(Machine-readable electronics designs)

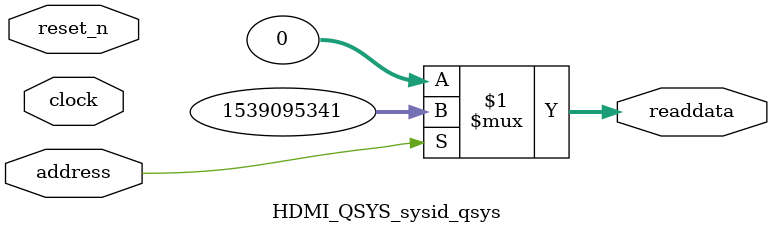
<source format=v>



// synthesis translate_off
`timescale 1ns / 1ps
// synthesis translate_on

// turn off superfluous verilog processor warnings 
// altera message_level Level1 
// altera message_off 10034 10035 10036 10037 10230 10240 10030 

module HDMI_QSYS_sysid_qsys (
               // inputs:
                address,
                clock,
                reset_n,

               // outputs:
                readdata
             )
;

  output  [ 31: 0] readdata;
  input            address;
  input            clock;
  input            reset_n;

  wire    [ 31: 0] readdata;
  //control_slave, which is an e_avalon_slave
  assign readdata = address ? 1539095341 : 0;

endmodule



</source>
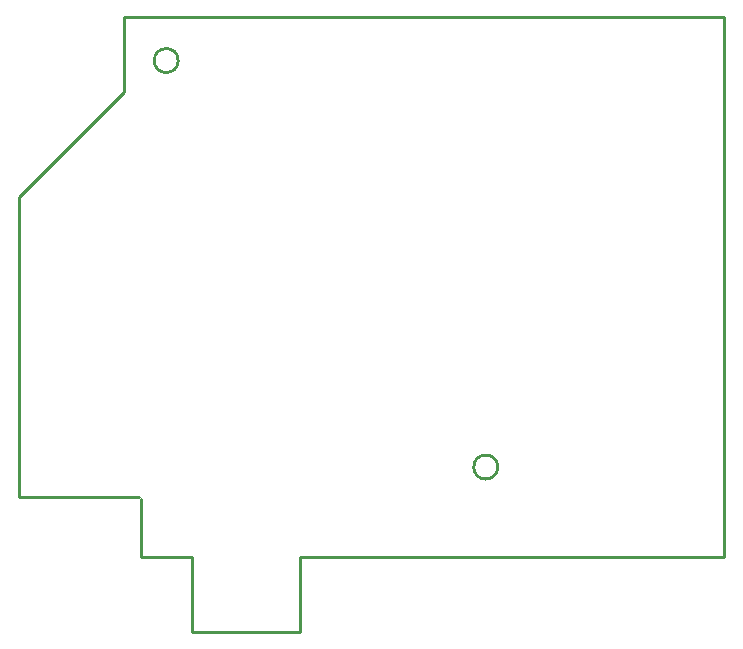
<source format=gko>
G04*
G04 #@! TF.GenerationSoftware,Altium Limited,Altium Designer,18.0.12 (696)*
G04*
G04 Layer_Color=16711935*
%FSLAX24Y24*%
%MOIN*%
G70*
G01*
G75*
%ADD10C,0.0100*%
D10*
X41950Y28950D02*
G03*
X41950Y28950I-400J0D01*
G01*
X31300Y42500D02*
G03*
X31300Y42500I-400J0D01*
G01*
X26000Y37950D02*
X29500Y41450D01*
Y43950D01*
X49500Y25950D02*
X49500Y43950D01*
X35350Y25950D02*
X49500D01*
X29500Y43950D02*
X49500D01*
X35350Y23450D02*
Y25950D01*
X31750Y23450D02*
X35350D01*
X30050Y25950D02*
X31750D01*
Y23450D02*
Y25950D01*
X30050D02*
Y27900D01*
X26000Y27950D02*
X30000D01*
X26000D02*
Y37950D01*
M02*

</source>
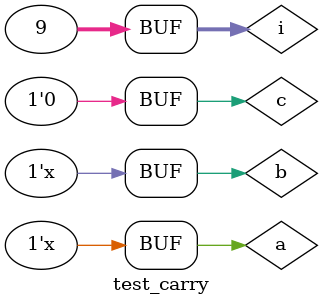
<source format=sv>
module test_carry;
reg a, b, c;
integer i;
wire cout;
carry c1(cout, c, a, b);
integer i;
initial
begin
$monitor("time=%d a=%b b=%b c=%b---------cout=%b", $time, a, b, c, cout);
for (i = 0; i < 9; i = i + 1)
begin
{a, b, c} = i;
end
a = 'bx;
b = 'bx;
end
endmodule
</source>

• **Activity**: Filter the entries down to the lines with the word "format" in them.

• **Result below**:
<source format=v>
<source format=gko>
<source format=sv>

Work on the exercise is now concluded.